• _TEXT BLOCK_

The Wantagh Herald is an American weekly newspaper that serves Garden City, Wantagh, and Seaford in Nassau County, New York. It is published on Thursdays with a circulation of 3,081 as of 2018. The editor is Michael Hinman, with Michael Malaszczyk serving as its reporter.

It is considered a paper of public record by Nassau County clerk's office.

History 
The Wantagh Herald Citizen was founded as the Southeaster in 1949 and became the Wantagh Seaford Citizen in 1953. The paper was split in two and changed in 2014 to the Wantagh Herald Citizenand Seaford Herald Citizen. In 2021, they both became the Wantagh Herald and Seaford Herald.

G.L. Bricker, an early editor of the Southeaster paper in Wantagh, was sued for a million dollars for libel by the New York Communist Party.

In 1958, Faith and Johannes Laursen purchased the paper, along with Merrick Life, Bellmore Life, and the Freeport-Baldwin Leader. Johannes Laursen was briefly the head of the New York Press Association. The four papers together comprised L&M Publications, which was later run by the Laursen's children, Linda Toscano and Paul Laursen.

• _REQUIREMENTS_
1 – Repeat everything in the Wantagh Herald article from "It is considered" down to "York Communist Party.".
2 – According to the Wantagh Herald article, how did the Wantagh Herald come to be a separate paper from the Seaford Herald?

• _EXTRACTED RECORDS_
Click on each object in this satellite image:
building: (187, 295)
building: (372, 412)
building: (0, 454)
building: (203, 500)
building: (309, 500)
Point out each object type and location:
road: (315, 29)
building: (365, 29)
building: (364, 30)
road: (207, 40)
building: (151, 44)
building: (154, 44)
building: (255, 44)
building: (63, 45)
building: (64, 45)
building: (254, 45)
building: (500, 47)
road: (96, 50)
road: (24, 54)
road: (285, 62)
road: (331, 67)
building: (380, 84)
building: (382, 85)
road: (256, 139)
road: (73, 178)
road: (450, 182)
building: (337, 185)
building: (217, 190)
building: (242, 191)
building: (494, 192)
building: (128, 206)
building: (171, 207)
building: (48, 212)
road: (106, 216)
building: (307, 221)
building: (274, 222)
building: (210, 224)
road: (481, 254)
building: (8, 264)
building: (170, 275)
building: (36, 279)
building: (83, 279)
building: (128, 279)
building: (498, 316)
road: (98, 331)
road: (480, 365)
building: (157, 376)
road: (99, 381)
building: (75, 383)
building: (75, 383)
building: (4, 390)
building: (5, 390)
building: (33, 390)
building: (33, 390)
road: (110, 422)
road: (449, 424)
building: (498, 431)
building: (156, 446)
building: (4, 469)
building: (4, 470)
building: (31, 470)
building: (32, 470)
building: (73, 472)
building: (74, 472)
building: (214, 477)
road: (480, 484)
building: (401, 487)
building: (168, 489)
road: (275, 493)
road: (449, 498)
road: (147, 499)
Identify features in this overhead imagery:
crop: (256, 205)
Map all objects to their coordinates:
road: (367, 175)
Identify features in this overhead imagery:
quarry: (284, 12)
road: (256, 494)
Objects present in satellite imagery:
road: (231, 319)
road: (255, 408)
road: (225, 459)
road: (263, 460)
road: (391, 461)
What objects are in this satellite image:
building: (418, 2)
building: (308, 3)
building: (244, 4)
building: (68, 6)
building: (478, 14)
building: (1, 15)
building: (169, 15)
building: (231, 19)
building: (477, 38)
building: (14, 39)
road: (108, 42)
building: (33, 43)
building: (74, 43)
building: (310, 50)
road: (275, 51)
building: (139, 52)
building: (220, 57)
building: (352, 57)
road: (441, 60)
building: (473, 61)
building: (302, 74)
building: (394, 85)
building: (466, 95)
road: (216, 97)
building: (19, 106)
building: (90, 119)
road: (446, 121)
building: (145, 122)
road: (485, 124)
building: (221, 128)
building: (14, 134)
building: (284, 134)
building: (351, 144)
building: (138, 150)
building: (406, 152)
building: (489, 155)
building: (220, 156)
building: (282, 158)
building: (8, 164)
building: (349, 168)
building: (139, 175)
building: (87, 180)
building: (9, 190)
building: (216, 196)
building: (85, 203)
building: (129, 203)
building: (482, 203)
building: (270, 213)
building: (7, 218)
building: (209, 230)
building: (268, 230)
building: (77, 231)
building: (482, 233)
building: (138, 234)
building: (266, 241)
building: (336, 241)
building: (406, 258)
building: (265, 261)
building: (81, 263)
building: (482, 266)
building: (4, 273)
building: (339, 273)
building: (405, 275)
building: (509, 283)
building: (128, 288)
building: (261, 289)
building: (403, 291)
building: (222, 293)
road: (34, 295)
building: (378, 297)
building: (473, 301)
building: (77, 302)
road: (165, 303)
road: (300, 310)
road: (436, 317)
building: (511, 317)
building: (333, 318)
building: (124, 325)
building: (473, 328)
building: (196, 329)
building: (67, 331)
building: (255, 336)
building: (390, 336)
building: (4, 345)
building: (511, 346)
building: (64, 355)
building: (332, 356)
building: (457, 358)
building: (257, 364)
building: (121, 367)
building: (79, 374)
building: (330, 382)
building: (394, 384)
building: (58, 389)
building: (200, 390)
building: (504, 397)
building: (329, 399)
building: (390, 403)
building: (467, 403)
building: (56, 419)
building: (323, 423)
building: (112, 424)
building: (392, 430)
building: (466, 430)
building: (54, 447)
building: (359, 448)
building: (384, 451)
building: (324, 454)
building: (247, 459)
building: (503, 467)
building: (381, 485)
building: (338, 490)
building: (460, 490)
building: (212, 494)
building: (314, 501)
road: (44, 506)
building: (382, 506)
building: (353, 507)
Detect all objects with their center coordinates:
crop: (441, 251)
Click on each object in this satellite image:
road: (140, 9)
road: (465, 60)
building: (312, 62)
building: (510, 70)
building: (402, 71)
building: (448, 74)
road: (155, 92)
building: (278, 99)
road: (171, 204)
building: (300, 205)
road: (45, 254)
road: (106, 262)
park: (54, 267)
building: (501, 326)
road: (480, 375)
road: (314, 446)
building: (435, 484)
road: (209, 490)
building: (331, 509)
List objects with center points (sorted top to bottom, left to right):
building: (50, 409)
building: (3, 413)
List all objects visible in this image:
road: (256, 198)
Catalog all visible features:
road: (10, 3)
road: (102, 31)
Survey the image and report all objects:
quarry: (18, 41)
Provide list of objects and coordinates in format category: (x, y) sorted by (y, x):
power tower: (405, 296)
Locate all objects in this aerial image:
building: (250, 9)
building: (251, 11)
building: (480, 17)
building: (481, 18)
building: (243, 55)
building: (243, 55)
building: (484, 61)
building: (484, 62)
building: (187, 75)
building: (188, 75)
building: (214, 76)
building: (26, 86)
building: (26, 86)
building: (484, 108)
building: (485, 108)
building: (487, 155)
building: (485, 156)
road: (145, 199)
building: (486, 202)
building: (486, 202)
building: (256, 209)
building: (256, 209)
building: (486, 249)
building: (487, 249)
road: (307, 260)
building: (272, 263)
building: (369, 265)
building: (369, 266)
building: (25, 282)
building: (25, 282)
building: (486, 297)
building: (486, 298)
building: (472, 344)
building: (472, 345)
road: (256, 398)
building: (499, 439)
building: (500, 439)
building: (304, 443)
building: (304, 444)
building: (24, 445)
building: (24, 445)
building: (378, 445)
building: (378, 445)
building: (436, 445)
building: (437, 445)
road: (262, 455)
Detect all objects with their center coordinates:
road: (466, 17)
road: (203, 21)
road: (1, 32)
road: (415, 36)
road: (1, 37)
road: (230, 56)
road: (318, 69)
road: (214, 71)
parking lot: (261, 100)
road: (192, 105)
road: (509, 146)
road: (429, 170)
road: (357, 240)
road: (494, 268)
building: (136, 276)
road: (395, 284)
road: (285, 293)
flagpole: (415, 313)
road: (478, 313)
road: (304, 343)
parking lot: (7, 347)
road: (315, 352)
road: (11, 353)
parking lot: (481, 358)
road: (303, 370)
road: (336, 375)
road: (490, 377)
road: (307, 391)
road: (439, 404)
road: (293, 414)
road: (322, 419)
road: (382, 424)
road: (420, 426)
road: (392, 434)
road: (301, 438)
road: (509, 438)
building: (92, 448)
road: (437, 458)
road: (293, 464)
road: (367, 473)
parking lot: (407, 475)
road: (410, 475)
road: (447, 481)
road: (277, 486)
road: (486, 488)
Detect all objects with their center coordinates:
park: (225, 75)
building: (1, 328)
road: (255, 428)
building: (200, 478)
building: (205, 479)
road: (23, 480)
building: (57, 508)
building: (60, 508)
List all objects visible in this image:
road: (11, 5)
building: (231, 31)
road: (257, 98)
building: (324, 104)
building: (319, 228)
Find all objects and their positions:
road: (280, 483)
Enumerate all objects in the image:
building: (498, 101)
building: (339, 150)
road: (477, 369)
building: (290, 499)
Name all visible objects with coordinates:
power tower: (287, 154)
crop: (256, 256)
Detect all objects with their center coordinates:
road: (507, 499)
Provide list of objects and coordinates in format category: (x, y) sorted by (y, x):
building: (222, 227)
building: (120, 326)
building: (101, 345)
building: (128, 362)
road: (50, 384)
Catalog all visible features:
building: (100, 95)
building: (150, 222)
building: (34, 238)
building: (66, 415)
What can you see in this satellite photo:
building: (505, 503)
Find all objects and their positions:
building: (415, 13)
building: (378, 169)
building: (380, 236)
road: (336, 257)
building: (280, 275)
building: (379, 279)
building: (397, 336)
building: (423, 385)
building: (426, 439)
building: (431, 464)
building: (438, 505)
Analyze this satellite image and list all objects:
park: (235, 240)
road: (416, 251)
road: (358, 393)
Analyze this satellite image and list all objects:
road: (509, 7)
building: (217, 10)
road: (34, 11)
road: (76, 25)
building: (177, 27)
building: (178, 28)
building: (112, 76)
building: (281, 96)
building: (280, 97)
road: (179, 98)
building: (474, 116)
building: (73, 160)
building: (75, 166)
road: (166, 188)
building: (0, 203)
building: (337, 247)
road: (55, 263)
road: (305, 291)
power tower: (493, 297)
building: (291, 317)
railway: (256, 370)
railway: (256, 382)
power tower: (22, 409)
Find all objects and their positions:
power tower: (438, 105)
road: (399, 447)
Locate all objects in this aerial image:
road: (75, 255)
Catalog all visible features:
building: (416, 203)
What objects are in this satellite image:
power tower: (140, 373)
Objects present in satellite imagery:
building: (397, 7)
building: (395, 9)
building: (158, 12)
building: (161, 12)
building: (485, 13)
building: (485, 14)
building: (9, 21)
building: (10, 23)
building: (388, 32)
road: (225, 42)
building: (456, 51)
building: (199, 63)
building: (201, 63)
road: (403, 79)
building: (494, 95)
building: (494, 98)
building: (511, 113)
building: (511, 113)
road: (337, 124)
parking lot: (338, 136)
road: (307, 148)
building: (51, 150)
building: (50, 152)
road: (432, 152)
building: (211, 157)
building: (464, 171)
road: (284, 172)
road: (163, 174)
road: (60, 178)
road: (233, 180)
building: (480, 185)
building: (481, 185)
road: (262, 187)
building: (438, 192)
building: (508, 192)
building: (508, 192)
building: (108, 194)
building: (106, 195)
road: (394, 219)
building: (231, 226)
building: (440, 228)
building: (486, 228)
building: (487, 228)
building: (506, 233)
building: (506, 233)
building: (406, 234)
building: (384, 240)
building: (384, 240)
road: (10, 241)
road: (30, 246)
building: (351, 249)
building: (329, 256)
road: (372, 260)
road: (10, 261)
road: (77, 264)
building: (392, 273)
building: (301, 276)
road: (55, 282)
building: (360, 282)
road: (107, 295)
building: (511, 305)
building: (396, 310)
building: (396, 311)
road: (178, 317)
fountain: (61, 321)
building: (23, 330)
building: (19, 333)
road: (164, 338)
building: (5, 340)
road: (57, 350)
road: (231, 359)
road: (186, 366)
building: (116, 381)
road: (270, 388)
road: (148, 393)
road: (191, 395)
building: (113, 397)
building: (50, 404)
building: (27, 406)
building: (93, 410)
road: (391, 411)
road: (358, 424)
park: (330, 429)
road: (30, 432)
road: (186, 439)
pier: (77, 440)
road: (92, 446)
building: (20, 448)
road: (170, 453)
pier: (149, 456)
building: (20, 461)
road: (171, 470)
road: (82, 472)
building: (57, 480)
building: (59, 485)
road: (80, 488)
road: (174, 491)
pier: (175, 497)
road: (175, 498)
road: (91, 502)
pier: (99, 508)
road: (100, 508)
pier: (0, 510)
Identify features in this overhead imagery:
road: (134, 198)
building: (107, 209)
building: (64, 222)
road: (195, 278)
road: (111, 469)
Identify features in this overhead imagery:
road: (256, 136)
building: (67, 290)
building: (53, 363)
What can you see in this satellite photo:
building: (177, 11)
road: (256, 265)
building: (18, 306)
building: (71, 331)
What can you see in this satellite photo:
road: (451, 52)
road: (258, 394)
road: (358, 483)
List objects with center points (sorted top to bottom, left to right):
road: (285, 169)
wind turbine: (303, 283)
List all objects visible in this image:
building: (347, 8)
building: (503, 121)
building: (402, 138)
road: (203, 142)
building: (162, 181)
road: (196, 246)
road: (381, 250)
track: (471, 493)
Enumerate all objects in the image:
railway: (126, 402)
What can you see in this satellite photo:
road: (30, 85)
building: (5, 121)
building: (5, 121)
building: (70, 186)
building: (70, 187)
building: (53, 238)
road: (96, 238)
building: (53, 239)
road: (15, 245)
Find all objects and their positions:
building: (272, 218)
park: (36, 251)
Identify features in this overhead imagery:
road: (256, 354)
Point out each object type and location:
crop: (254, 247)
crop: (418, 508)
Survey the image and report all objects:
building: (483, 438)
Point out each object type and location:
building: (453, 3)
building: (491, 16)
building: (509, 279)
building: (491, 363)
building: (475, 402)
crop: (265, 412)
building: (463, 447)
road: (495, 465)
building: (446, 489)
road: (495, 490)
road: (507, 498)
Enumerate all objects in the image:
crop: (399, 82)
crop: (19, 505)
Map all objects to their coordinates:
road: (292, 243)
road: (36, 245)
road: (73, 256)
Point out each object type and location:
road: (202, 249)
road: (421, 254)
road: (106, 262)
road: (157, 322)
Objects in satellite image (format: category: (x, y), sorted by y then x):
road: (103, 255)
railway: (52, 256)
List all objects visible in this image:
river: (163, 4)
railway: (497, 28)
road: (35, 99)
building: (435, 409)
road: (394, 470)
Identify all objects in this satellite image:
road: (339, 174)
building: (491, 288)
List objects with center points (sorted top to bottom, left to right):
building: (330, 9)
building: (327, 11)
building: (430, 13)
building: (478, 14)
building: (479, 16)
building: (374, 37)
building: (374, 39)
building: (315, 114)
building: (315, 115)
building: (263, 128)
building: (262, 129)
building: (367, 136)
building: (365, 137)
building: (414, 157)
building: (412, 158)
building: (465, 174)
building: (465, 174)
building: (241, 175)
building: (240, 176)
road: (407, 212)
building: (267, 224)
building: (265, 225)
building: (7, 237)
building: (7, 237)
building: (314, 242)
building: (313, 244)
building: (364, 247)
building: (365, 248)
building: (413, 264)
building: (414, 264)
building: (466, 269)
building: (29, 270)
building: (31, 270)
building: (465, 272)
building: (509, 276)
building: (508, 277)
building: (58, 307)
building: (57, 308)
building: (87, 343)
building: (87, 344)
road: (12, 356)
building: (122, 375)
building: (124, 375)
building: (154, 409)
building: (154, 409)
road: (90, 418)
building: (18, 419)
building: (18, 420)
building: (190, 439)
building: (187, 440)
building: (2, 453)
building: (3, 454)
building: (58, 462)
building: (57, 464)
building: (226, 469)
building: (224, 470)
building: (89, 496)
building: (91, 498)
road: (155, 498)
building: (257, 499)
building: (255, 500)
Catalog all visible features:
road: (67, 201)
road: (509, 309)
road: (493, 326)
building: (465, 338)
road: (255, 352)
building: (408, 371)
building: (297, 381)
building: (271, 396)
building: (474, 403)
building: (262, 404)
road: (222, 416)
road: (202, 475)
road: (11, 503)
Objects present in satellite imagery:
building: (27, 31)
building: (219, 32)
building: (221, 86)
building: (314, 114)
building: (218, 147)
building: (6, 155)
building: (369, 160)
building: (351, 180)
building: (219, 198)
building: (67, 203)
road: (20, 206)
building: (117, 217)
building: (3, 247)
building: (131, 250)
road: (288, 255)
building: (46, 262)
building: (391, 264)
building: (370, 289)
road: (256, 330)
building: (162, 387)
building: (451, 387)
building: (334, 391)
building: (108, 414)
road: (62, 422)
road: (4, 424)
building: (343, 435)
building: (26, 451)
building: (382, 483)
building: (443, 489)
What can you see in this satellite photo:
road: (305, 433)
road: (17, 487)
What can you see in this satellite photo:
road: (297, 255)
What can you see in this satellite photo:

• _FULL ANSWERS_
1 –
It is considered a paper of public record by Nassau County clerk's office.

History 
The Wantagh Herald Citizen was founded as the Southeaster in 1949 and became the Wantagh Seaford Citizen in 1953. The paper was split in two and changed in 2014 to the Wantagh Herald Citizenand Seaford Herald Citizen. In 2021, they both became the Wantagh Herald and Seaford Herald.

G.L. Bricker, an early editor of the Southeaster paper in Wantagh, was sued for a million dollars for libel by the New York Communist Party.

2 – In 2014 the Wantagh Seaford Citizen was split in two, becoming the Wantagh Herald Citizen and the Seaford Herald Citizen. In 2021 the two papers were renamed the Wantagh Herald and the Seaford Herald.